◆ Auszug ◆
● ● ● ●
Leitsatz (amtlich)
Bei Anhaltspunkten für einen manipulierten Verkehrsunfall muss der klagende Geschädigte den Nachweis führen, dass sich das behauptete haftungsbegründende Verkehrsgeschehen an dem geschilderten Unfallort zur angegebenen Zeit ereignet hat.
Zweifel an der Unfalldarstellung sind auch dann begründet, wenn die Schäden an den beteiligten Fahrzeugen zwar kompatibel sind, diese aber nur durch ein ungewöhnliches Fahrmanöver herbeigeführt worden sein können.
Normenkette
BGB § 823; StVG § 7 Abs. 1
Verfahrensgang
LG Nürnberg-Fürth (Urteil vom 24.11.2010; Aktenzeichen 2 O 10390/09) |
Tenor
I. Auf die Berufung der Beklagten wird das Endurteil des LG Nürnberg-Fürth vom 24.11.2010 geändert. Die Klage wird abgewiesen.
II. Die Kosten des Rechtsstreits trägt die Klägerin.
III. Das Urteil ist ohne Sicherheitsleistung vorläufig vollstreckbar. Die Klägerin kann die Vollstreckung durch Sicherheitsleistung i.H.v. 110 % des vollstreckbaren Betrags abwenden, wenn nicht die Beklagte vor der Vollstreckung Sicherheit i.H.v. 110 % des jeweils zu vollstreckenden Betrages leistet.
IV. Die Revision wird nicht zugelassen.
Beschluss
Der Streitwert wird für das Berufungsverfahren auf 20.175 EUR festgesetzt.
● ● ● ●
◆ Aufgabe ◆
Wie lautet der Teil des Urteilsauszugs, der mit den Worten "II. Die Kosten" beginnt und mit "vollstreckenden Betrages leistet." schließt, wenn man "Klägerin" darin überall gegen "klagende Partei" austauscht? Das Material steht für sich und gehört nicht zum Urteilsauszug.

◆ Datenauszug ◆
● ● ● ●
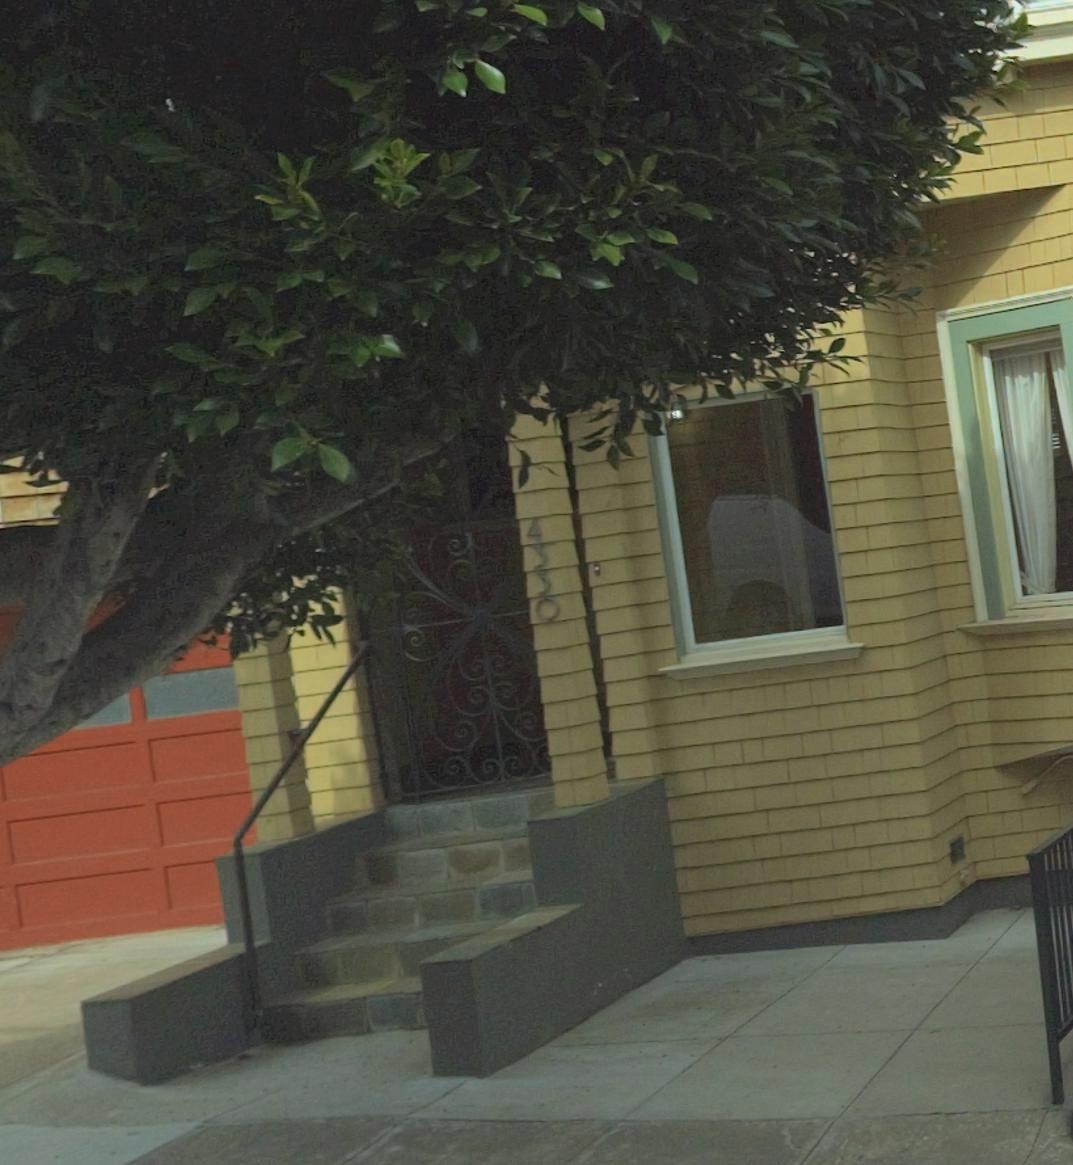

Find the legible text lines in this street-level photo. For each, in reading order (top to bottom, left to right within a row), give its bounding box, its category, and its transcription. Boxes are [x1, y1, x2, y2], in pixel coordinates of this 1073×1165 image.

[523, 517, 563, 624] StreetNumber: 4330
● ● ● ●
◆ Ergebnis ◆
II. Die Kosten des Rechtsstreits trägt die klagende Partei.
III. Das Urteil ist ohne Sicherheitsleistung vorläufig vollstreckbar. Die klagende Partei kann die Vollstreckung durch Sicherheitsleistung i.H.v. 110 % des vollstreckbaren Betrags abwenden, wenn nicht die Beklagte vor der Vollstreckung Sicherheit i.H.v. 110 % des jeweils zu vollstreckenden Betrages leistet.